The Power of the Press

“Governmental actions should be neither secret nor unjust. . . . If we cannot get justice through the courts, every newspaper in the United States shall have the facts as we have them and then see what the opinion of the world will be.” osa Sutton [A Soul on Trial pgs. 183, 62]

Rosa Sutton’s statements reveal why this story mattered so much a century ago—and why it should now. The need for governmental transparency on matters unrelated to national security is central to democracy. In this case, the secret element was what was not examined and what was not said at the 1907 investigation into Sutton’s death (or what was not in the official record).  Secrecy is often behind a person’s alleged failure of memory when that failure is convenient. And Americans’ weapons against government reticence have long been their journalists.

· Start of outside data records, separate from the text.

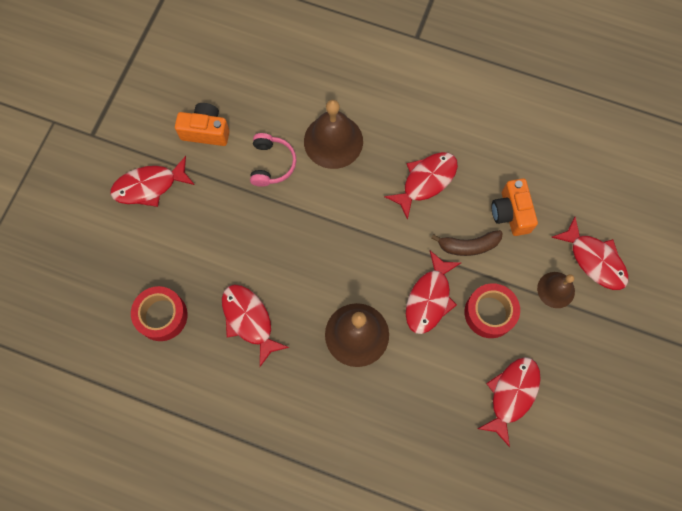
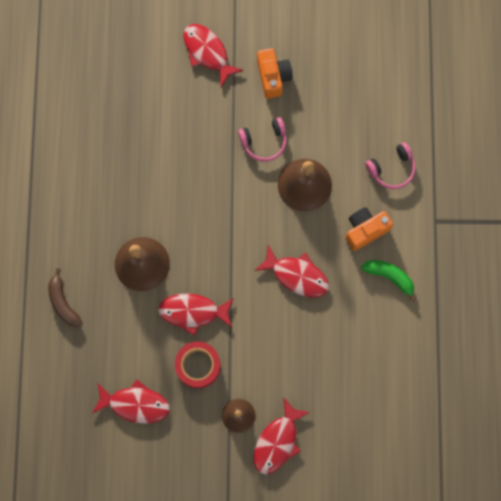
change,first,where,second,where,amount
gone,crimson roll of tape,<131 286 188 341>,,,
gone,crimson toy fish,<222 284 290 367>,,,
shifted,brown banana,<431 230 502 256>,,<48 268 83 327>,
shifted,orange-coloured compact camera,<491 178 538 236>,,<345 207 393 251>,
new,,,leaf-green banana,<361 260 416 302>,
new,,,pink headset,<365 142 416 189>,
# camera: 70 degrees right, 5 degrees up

In this case, an unknown Oregon housewife had opportunities in 1909 that her mother would not have had a generation earlier. At the end of the nineteenth century, the nation had become a neighborhood, and its newspapers proliferated. New modes of transportation and communication led to the exploding population of America’s cities. “Public opinion” was no longer confined to the educated middle classes—a vast urban and immigrant population now turned to morning, afternoon, and evening papers for information and entertainment. For reporters, the story of a heartbroken mother confronting a military bureaucracy proved irresistible; the paranormal aspects of the Sutton story only added to its potential to fascinate.

It was the job of the papers—the only media at that time—to be guardians of democracy and the legal system that is key to making democracy work. A century ago, men and women, including public figures, depended on the newspapers for the most basic information—even information about their own family members. Telephones were still not used widely. In a very real sense, the press corps became a third protagonist in this story.

Rosa Sutton’s story would compete for attention on the new wire services with the Wright brothers’ daring flights, urban calamities, or any one of several grisly criminal trials. All the major New York papers followed her campaign, including respectable ones such as the staid Evening Post and the New York Times, The case also stimulated the decade-old circulation war between Joseph Pulitzer’s New York World and William Randolph Hearst’s New York Evening Journal.

The Power of Public Opinion

The influence of a gaping and curious public can have no effect on the conduct of the Judge Advocate in this matter. . . . The hallowed grave of a dead son is no more sacred than the grave of a military reputation and there are a great many military reputations at stake in this hearing.

—Major Harry Leonard [pg. 176]

Major Leonard proved to be a formidable judge advocate and an ideal one to handle Rosa Sutton in what began as an impartial investigation into the facts surrounding Sutton’s death. As it turned out, Rosa needed to be handled—she was strong minded and just as determined as he was to defend values that were (and are) sacred to a large number of Americans. So Leonard had a plan to attack her credibility. But the “curious public” did have a strong influence on his actions at the inquiry in the summer of 1909. Both of his comments reveal his concern about his own reputation, and his awareness that his job was to be impartial; at the same time, as a Marine Corps officer, his actions were also driven by his loyalty to his fellow Marines. This is a timeless conflict that has long governed the exigencies of military justice and it plays out in this case in a way that makes the subject fascinating and telling.

America’s service academies—then as now—are always scrutinized more than any other institutions of higher education in this country. Because so many citizens had a stake in what happened in this case, the government’s representatives fought for the hearts and minds of Americans inside this military courtroom. The Marines’ code of conduct was just as important to them as Rosa Sutton’s mission was to her. So the nation’s newspapers shaped the dialogue and the lawyers’ closing arguments both wthin the courtroom and outside of it.